'''

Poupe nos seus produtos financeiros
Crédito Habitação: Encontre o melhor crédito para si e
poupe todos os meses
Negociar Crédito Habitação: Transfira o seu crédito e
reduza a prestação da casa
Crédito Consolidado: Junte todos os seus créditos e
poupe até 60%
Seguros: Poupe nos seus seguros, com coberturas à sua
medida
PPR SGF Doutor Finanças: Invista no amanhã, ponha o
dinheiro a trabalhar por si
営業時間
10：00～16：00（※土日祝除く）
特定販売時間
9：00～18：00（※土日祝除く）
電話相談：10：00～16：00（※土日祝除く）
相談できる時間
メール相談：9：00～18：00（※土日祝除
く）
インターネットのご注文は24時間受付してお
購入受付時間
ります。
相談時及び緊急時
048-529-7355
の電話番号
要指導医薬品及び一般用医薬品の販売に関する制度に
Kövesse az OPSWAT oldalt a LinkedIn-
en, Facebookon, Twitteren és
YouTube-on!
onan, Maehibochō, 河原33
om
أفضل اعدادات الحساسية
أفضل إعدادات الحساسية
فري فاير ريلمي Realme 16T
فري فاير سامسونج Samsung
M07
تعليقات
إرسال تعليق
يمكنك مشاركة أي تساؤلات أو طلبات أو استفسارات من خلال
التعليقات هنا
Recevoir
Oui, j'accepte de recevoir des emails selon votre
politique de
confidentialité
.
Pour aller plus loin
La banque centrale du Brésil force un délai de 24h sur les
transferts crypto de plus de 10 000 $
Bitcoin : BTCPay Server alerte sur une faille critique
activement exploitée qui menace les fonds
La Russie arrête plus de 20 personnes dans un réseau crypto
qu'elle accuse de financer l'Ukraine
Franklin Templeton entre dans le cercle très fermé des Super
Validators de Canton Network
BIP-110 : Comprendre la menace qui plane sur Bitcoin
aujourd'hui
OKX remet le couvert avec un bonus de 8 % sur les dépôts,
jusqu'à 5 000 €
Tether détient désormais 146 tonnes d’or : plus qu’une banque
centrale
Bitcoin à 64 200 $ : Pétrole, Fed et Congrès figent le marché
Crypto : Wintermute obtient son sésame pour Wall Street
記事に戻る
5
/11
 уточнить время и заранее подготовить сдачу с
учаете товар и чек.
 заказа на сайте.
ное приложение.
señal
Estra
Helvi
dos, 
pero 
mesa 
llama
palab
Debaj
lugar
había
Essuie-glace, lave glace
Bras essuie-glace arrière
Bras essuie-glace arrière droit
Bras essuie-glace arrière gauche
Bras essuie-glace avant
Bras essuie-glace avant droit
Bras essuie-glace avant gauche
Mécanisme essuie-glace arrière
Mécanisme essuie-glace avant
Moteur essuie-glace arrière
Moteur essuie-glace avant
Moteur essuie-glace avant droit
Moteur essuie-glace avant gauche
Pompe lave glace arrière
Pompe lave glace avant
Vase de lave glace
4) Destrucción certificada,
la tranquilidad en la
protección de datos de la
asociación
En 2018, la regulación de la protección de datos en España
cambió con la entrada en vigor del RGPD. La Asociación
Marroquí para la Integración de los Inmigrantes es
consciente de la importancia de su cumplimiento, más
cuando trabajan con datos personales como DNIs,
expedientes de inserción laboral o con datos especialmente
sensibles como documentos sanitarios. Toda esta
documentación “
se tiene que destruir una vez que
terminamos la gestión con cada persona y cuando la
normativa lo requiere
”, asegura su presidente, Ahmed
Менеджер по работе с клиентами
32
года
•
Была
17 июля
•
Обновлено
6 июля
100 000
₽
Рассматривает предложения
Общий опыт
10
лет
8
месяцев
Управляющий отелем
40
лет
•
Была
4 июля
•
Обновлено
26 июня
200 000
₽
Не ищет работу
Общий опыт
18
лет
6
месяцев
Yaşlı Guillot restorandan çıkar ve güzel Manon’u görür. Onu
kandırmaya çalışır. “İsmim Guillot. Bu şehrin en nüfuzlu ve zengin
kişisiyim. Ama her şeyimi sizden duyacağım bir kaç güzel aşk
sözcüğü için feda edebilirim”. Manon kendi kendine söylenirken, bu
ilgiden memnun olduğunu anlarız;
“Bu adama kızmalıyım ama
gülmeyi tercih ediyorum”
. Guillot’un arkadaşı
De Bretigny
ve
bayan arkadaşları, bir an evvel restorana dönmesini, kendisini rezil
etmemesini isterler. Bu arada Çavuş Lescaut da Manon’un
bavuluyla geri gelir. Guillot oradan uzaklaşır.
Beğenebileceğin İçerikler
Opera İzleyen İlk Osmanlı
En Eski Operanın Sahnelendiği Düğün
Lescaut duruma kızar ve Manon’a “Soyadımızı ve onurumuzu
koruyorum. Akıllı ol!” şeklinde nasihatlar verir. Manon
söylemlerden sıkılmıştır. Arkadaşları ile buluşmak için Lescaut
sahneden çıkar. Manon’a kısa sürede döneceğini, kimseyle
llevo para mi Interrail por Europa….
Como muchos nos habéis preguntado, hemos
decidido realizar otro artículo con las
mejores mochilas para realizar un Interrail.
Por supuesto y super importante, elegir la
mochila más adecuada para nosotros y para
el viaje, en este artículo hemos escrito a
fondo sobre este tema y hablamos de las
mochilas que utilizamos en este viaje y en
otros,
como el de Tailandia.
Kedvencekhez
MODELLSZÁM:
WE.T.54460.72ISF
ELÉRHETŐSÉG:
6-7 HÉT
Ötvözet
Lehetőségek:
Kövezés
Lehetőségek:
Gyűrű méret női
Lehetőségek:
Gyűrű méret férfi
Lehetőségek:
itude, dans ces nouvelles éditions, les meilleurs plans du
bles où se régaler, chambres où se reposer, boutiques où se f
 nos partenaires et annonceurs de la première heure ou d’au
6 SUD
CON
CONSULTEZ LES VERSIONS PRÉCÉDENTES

'''

**ACTIVITY**
Copy every line of the data above verbatim, in the same order and with the same line breaks.

**ANSWER AREA**
Poupe nos seus produtos financeiros
Crédito Habitação: Encontre o melhor crédito para si e
poupe todos os meses
Negociar Crédito Habitação: Transfira o seu crédito e
reduza a prestação da casa
Crédito Consolidado: Junte todos os seus créditos e
poupe até 60%
Seguros: Poupe nos seus seguros, com coberturas à sua
medida
PPR SGF Doutor Finanças: Invista no amanhã, ponha o
dinheiro a trabalhar por si
営業時間
10：00～16：00（※土日祝除く）
特定販売時間
9：00～18：00（※土日祝除く）
電話相談：10：00～16：00（※土日祝除く）
相談できる時間
メール相談：9：00～18：00（※土日祝除
く）
インターネットのご注文は24時間受付してお
購入受付時間
ります。
相談時及び緊急時
048-529-7355
の電話番号
要指導医薬品及び一般用医薬品の販売に関する制度に
Kövesse az OPSWAT oldalt a LinkedIn-
en, Facebookon, Twitteren és
YouTube-on!
onan, Maehibochō, 河原33
om
أفضل اعدادات الحساسية
أفضل إعدادات الحساسية
فري فاير ريلمي Realme 16T
فري فاير سامسونج Samsung
M07
تعليقات
إرسال تعليق
يمكنك مشاركة أي تساؤلات أو طلبات أو استفسارات من خلال
التعليقات هنا
Recevoir
Oui, j'accepte de recevoir des emails selon votre
politique de
confidentialité
.
Pour aller plus loin
La banque centrale du Brésil force un délai de 24h sur les
transferts crypto de plus de 10 000 $
Bitcoin : BTCPay Server alerte sur une faille critique
activement exploitée qui menace les fonds
La Russie arrête plus de 20 personnes dans un réseau crypto
qu'elle accuse de financer l'Ukraine
Franklin Templeton entre dans le cercle très fermé des Super
Validators de Canton Network
BIP-110 : Comprendre la menace qui plane sur Bitcoin
aujourd'hui
OKX remet le couvert avec un bonus de 8 % sur les dépôts,
jusqu'à 5 000 €
Tether détient désormais 146 tonnes d’or : plus qu’une banque
centrale
Bitcoin à 64 200 $ : Pétrole, Fed et Congrès figent le marché
Crypto : Wintermute obtient son sésame pour Wall Street
記事に戻る
5
/11
 уточнить время и заранее подготовить сдачу с
учаете товар и чек.
 заказа на сайте.
ное приложение.
señal
Estra
Helvi
dos, 
pero 
mesa 
llama
palab
Debaj
lugar
había
Essuie-glace, lave glace
Bras essuie-glace arrière
Bras essuie-glace arrière droit
Bras essuie-glace arrière gauche
Bras essuie-glace avant
Bras essuie-glace avant droit
Bras essuie-glace avant gauche
Mécanisme essuie-glace arrière
Mécanisme essuie-glace avant
Moteur essuie-glace arrière
Moteur essuie-glace avant
Moteur essuie-glace avant droit
Moteur essuie-glace avant gauche
Pompe lave glace arrière
Pompe lave glace avant
Vase de lave glace
4) Destrucción certificada,
la tranquilidad en la
protección de datos de la
asociación
En 2018, la regulación de la protección de datos en España
cambió con la entrada en vigor del RGPD. La Asociación
Marroquí para la Integración de los Inmigrantes es
consciente de la importancia de su cumplimiento, más
cuando trabajan con datos personales como DNIs,
expedientes de inserción laboral o con datos especialmente
sensibles como documentos sanitarios. Toda esta
documentación “
se tiene que destruir una vez que
terminamos la gestión con cada persona y cuando la
normativa lo requiere
”, asegura su presidente, Ahmed
Менеджер по работе с клиентами
32
года
•
Была
17 июля
•
Обновлено
6 июля
100 000
₽
Рассматривает предложения
Общий опыт
10
лет
8
месяцев
Управляющий отелем
40
лет
•
Была
4 июля
•
Обновлено
26 июня
200 000
₽
Не ищет работу
Общий опыт
18
лет
6
месяцев
Yaşlı Guillot restorandan çıkar ve güzel Manon’u görür. Onu
kandırmaya çalışır. “İsmim Guillot. Bu şehrin en nüfuzlu ve zengin
kişisiyim. Ama her şeyimi sizden duyacağım bir kaç güzel aşk
sözcüğü için feda edebilirim”. Manon kendi kendine söylenirken, bu
ilgiden memnun olduğunu anlarız;
“Bu adama kızmalıyım ama
gülmeyi tercih ediyorum”
. Guillot’un arkadaşı
De Bretigny
ve
bayan arkadaşları, bir an evvel restorana dönmesini, kendisini rezil
etmemesini isterler. Bu arada Çavuş Lescaut da Manon’un
bavuluyla geri gelir. Guillot oradan uzaklaşır.
Beğenebileceğin İçerikler
Opera İzleyen İlk Osmanlı
En Eski Operanın Sahnelendiği Düğün
Lescaut duruma kızar ve Manon’a “Soyadımızı ve onurumuzu
koruyorum. Akıllı ol!” şeklinde nasihatlar verir. Manon
söylemlerden sıkılmıştır. Arkadaşları ile buluşmak için Lescaut
sahneden çıkar. Manon’a kısa sürede döneceğini, kimseyle
llevo para mi Interrail por Europa….
Como muchos nos habéis preguntado, hemos
decidido realizar otro artículo con las
mejores mochilas para realizar un Interrail.
Por supuesto y super importante, elegir la
mochila más adecuada para nosotros y para
el viaje, en este artículo hemos escrito a
fondo sobre este tema y hablamos de las
mochilas que utilizamos en este viaje y en
otros,
como el de Tailandia.
Kedvencekhez
MODELLSZÁM:
WE.T.54460.72ISF
ELÉRHETŐSÉG:
6-7 HÉT
Ötvözet
Lehetőségek:
Kövezés
Lehetőségek:
Gyűrű méret női
Lehetőségek:
Gyűrű méret férfi
Lehetőségek:
itude, dans ces nouvelles éditions, les meilleurs plans du
bles où se régaler, chambres où se reposer, boutiques où se f
 nos partenaires et annonceurs de la première heure ou d’au
6 SUD
CON
CONSULTEZ LES VERSIONS PRÉCÉDENTES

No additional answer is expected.